When a partner cheats, it isn't exactly going to brighten your day.
New research by Nathan DeWall (psychology professor University of Kentucky) and colleagues explored the role of attachment style in cheating behavior and attitudes.
Basically, there are three types of attachment styles.
The first is a secure attachment style, which is characterized by positive past relationship experiences and well, security.
The second is the anxious attachment style, which is characterized by inconsistent past relationships. For this style, see the classic clingy partner.
The third is avoidant attachment style, which is characterized by a sense of isolation and resistance to getting close to others. For this style, see the partner that never really opens up to the other person (or anyone!).
Their findings indicate that people with avoidant attachment styles are more accepting of other's cheating behavior and are more likely to cheat themselves.

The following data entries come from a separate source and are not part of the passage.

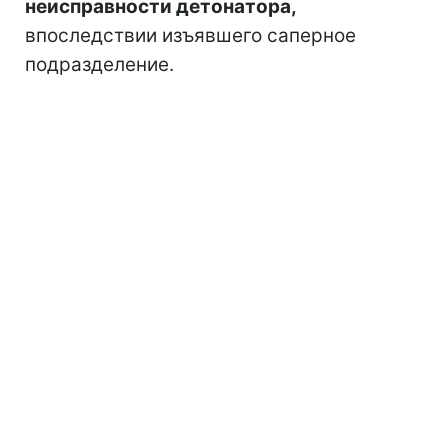
неисправности детонатора,
впоследствии изъявшего саперное
подразделение.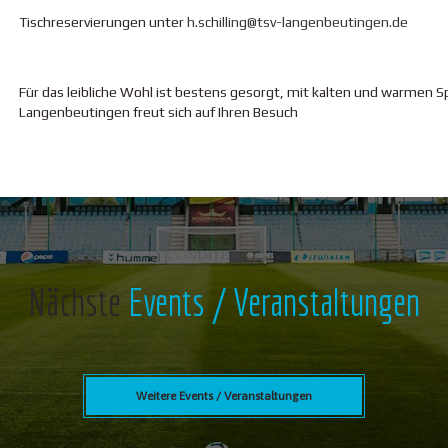
Tischreservierungen unter
h.schilling@tsv-langenbeutingen.de
Für das leibliche Wohl ist bestens gesorgt, mit kalten und warmen 
Langenbeutingen freut sich auf Ihren Besuch
Nächste
Events / Veranstaltungen
Weitere Events / Veranstaltungen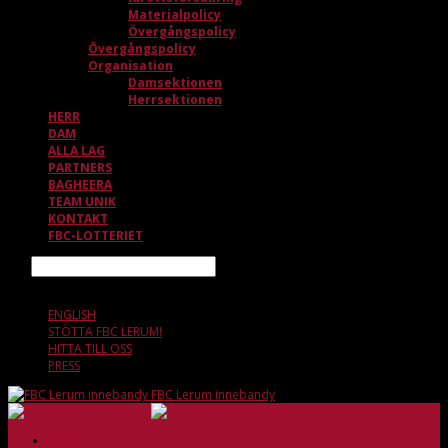
Materialpolicy
Övergångspolicy
Övergångspolicy
Organisation
Damsektionen
Herrsektionen
HERR
DAM
ALLA LAG
PARTNERS
BAGHEERA
TEAM UNIK
KONTAKT
FBC-LOTTERIET
Sök
9 AUGUSTI, 13.47
ENGLISH
STÖTTA FBC LERUM!
HITTA TILL OSS
PRESS
FBC Lerum innebandy
HEM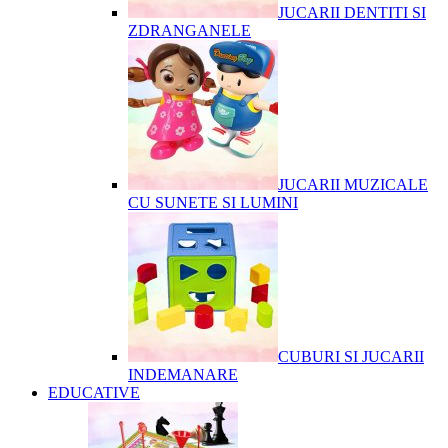
JUCARII DENTITI SI
ZDRANGANELE
JUCARII MUZICALE
CU SUNETE SI LUMINI
CUBURI SI JUCARII
INDEMANARE
EDUCATIVE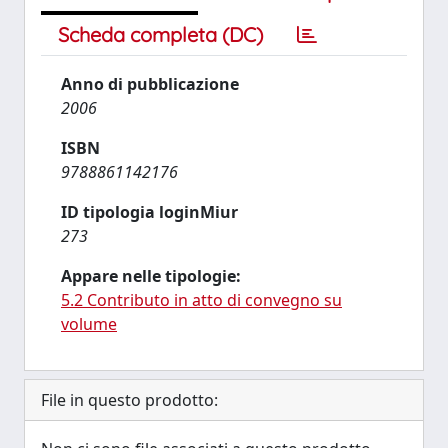
Scheda completa (DC)
Anno di pubblicazione
2006
ISBN
9788861142176
ID tipologia loginMiur
273
Appare nelle tipologie:
5.2 Contributo in atto di convegno su
volume
File in questo prodotto: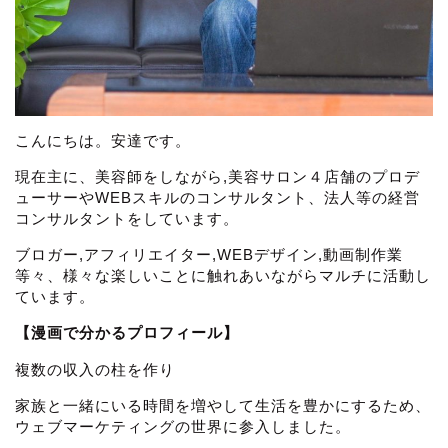
こんにちは。安達です。
現在主に、美容師をしながら,美容サロン４店舗のプロデ
ューサーやWEBスキルのコンサルタント、法人等の経営
コンサルタントをしています。
ブロガー,アフィリエイター,WEBデザイン,動画制作業
等々、様々な楽しいことに触れあいながらマルチに活動し
ています。
【漫画で分かるプロフィール】
複数の収入の柱を作り
家族と一緒にいる時間を増やして生活を豊かにするため、
ウェブマーケティングの世界に参入しました。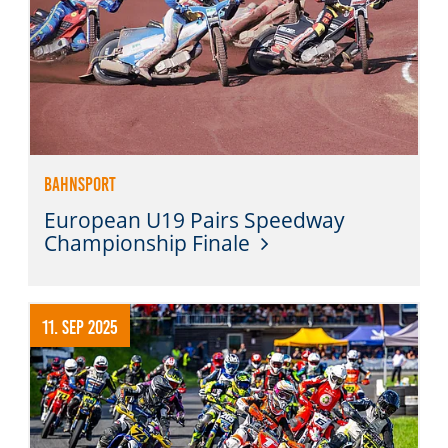
Bahnsport
European U19 Pairs Speedway
Championship Finale
11. Sep 2025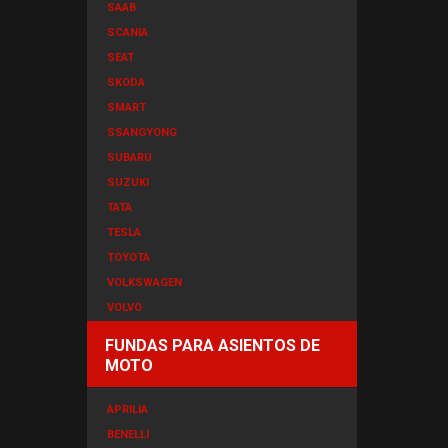
SAAB
SCANIA
SEAT
SKODA
SMART
SSANGYONG
SUBARU
SUZUKI
TATA
TESLA
TOYOTA
VOLKSWAGEN
VOLVO
FUNDAS PARA ASIENTOS DE
MOTO
APRILIA
BENELLI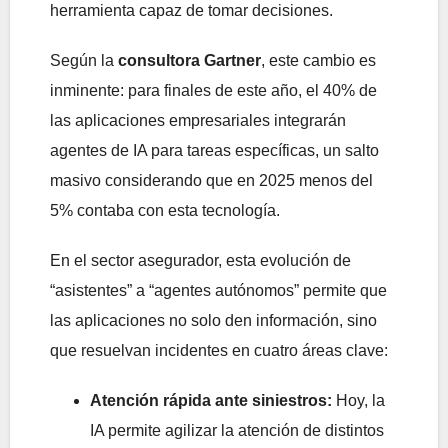
herramienta capaz de tomar decisiones.
Según la
consultora Gartner
, este cambio es
inminente: para finales de este año, el 40% de
las aplicaciones empresariales integrarán
agentes de IA para tareas específicas, un salto
masivo considerando que en 2025 menos del
5% contaba con esta tecnología.
En el sector asegurador, esta evolución de
“asistentes” a “agentes autónomos” permite que
las aplicaciones no solo den información, sino
que resuelvan incidentes en cuatro áreas clave:
Atención rápida ante siniestros:
Hoy, la
IA permite agilizar la atención de distintos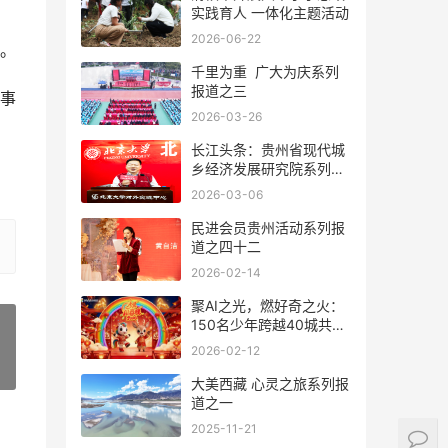
实践育人 一体化主题活动
2026-06-22
。
千里为重 广大为庆系列
报道之三
事
2026-03-26
长江头条：贵州省现代城
乡经济发展研究院系列报
道之一
2026-03-06
民进会员贵州活动系列报
道之四十二
2026-02-14
聚AI之光，燃好奇之火：
150名少年跨越40城共创
首届少儿AI春晚
2026-02-12
»
大美西藏 心灵之旅系列报
道之一
2025-11-21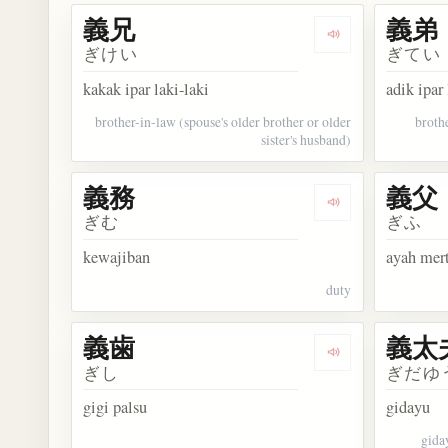
義兄
義弟
Dengarkan kosa
ぎけい
ぎてい
kakak ipar laki-laki
adik ipar 
brother-in-law (spouse's older brother or older
broth
sister's husband)
義務
義父
Dengarkan kosa
ぎむ
ぎふ
kewajiban
ayah mer
duty
義歯
義太
Dengarkan kosa
ぎし
ぎだゆ
gigi palsu
gidayu
giday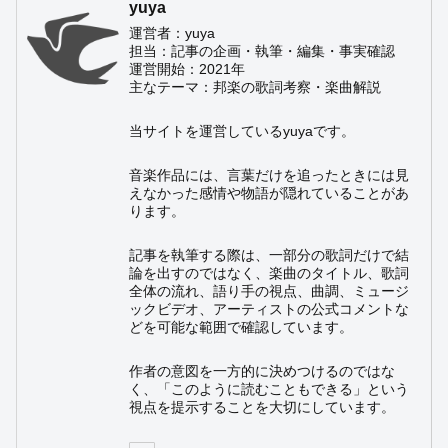
yuya
運営者：yuya
担当：記事の企画・執筆・編集・事実確認
運営開始：2021年
主なテーマ：邦楽の歌詞考察・楽曲解説
当サイトを運営しているyuyaです。
音楽作品には、言葉だけを追ったときには見
えなかった感情や物語が隠れていることがあ
ります。
記事を執筆する際は、一部分の歌詞だけで結
論を出すのではなく、楽曲のタイトル、歌詞
全体の流れ、語り手の視点、曲調、ミュージ
ックビデオ、アーティストの公式コメントな
どを可能な範囲で確認しています。
作者の意図を一方的に決めつけるのではな
く、「このように読むこともできる」という
視点を提示することを大切にしています。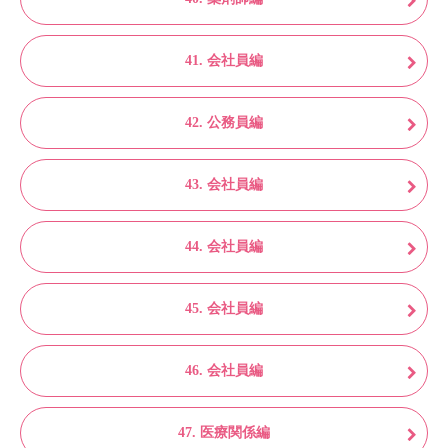
41. 会社員編
42. 公務員編
43. 会社員編
44. 会社員編
45. 会社員編
46. 会社員編
47. 医療関係編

It also showed that these people spend longer times gazing at attractive people outside of the relationship, and view alternatives to their current relationship more favorably.
Do these findings suggest that all avoidantly attached people cheat, or that all secure or anxious ambivalent people do not? Of course not. But they do show that on average, they are more likely to.
If you are currently with someone who has an avoidant attachment style, this research also suggests that if this person reports a high level of committment to the relationship, then they are no more likely to cheat than other attachment style individuals.
That is, the reason avoidant attachment style people are more likely to cheat is because they are typically less committed. It is not, for instance, because they (on average) have less self-control or are overly impulsive.
So yeah, getting cheated on isn't exactly the gold standard of happiness or anything.
But perhaps you can reduce the chances of this happening by being with partners that do not have an avoidant attachment style.
Attachment style reliably predicts cheating in relationships.